Global Food Forum: energy crisis to lift grocery bills
Woolworths CEO Brad Banducci has declared that managing his spiralling energy costs is like ‘trying to outrun a bear’.
Woolworths chief executive Brad Banducci has declared that managing the supermarket business’s spiralling energy costs is like “trying to outrun a bear”, and warned that consumers will pay more for groceries as a result.
Mr Banducci’s comments to The Australian’s and Visy’s Global Food Forum in Melbourne yesterday were backed by the nation’s biggest fruit and vegetable producer, Costa Group, and the largest producer of poultry, Inghams Enterprises, while former trade minister Andrew Robb described the nation’s energy crisis as a “crime’’.
Mr Banducci said the retailing giant was installing more energy-efficient lighting and refrigeration in its stores but soaring consumer demand for more ready-made chilled food products would mean energy cost increases would more than outweigh savings.
“We manage what we can manage with energy efficiency,” he said. “But given the cost increases that are coming through right now, we are trying to outrun a bear, but I am not sure we can.

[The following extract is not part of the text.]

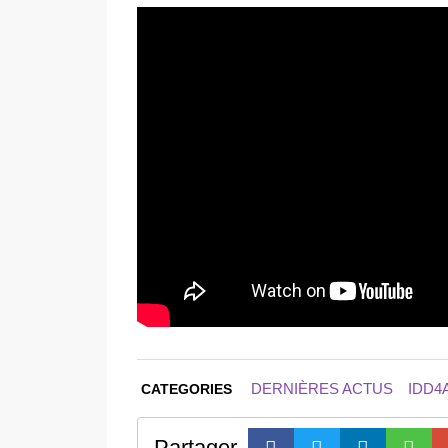
DERNIÈRES ACTUS
IDD4
CATEGORIES
Partager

“We will have to, in some way, very cautiously and carefully, pass those through to our customers, unfortunately.’’
The forum also heard from Blackmores chief executive Christine Holgate, who said while Australian companies should not “take their foot off the pedal’’ on their China ambitions, they should focus more on the opportunities in Indonesia and Southeast Asia.
The forum, which was attended by other top food industry executives and key players in the fast-food and restaurant industries, was also told about the renewed opportunities for exporters to China following a welcome ruling by the Chinese government last week. Shares in Blackmores, A2 Milk, Bellamy’s and other exporters to China rose on news that the cross-border e-commerce framework governing online sales into China was likely to be retained virtually intact following a year-long review.
Malcolm Turnbull recently convened an urgent meeting of big gas producers to try to avert an east coast “energy crisis” after the Australian Energy Market Operator warned NSW, Victoria and South Australia would face power shortages in the next two years.
Cargill Australia, which has operations across the grain, oilseed storage and meat-processing sectors and owns the nation’s largest malt producer, recently said it would reconsider expanding operations here unless it could secure guaranteed supplies of power and gas at prices that allowed its operations to remain competitive in its global empire.
The government last week reached a deal with LNG exporters to supply more gas domestically and has granted the Australian Competition and Consumer Commission more powers to investigate and report on electricity prices.
Costa Group chief executive Harry Debney said yesterday he was seeing a 20 per cent cost increase to his operations as a result of soaring power costs. “But the biggest concern we have got is actually continuity of supply,” he said. “We have just spent $2m at our mushroom plant outside Melbourne to put in back-up generators. It is a pretty sad situation when companies like us have to spend money just on the off-chance we lose power. That is not a productive use of capital.
“We have been taking electricity for granted. We can no longer do that so we have to do something about it.’’
Inghams chief executive Mick McMahon said that for Australia to be facing an energy crisis was “not very satisfying, or not a great place to be’’. He said the company was looking at reducing energy usage at its processing plants, farms and sheds by looking at renewables investment through the supply chain.
Mr Robb said Australia was not investing enough in trying to “clean up’’ its coal reserves.
“This is a crime what’s happened,” he said. “We are awash with gas and black and brown coal. Sure some of that’s dirty but we’ve spent virtually no money trying to clean up (coal) and China is showing the way.”
Bega Cheese boss Barry Irvin urged a bipartisan approach on the issue in Canberra.
“Give us clear, consistent policy,” Mr Irvin said. “I think there’s been a waxing and waning on what the right thing to do is and the debate has become very emotive. Giving an ear to either extreme is not the answer.”
Fonterra Australia boss Rene Dedoncker said rising energy costs would need to be passed on.
“If you can’t recover (higher costs), they will need to form part of the setting in the marketplace.”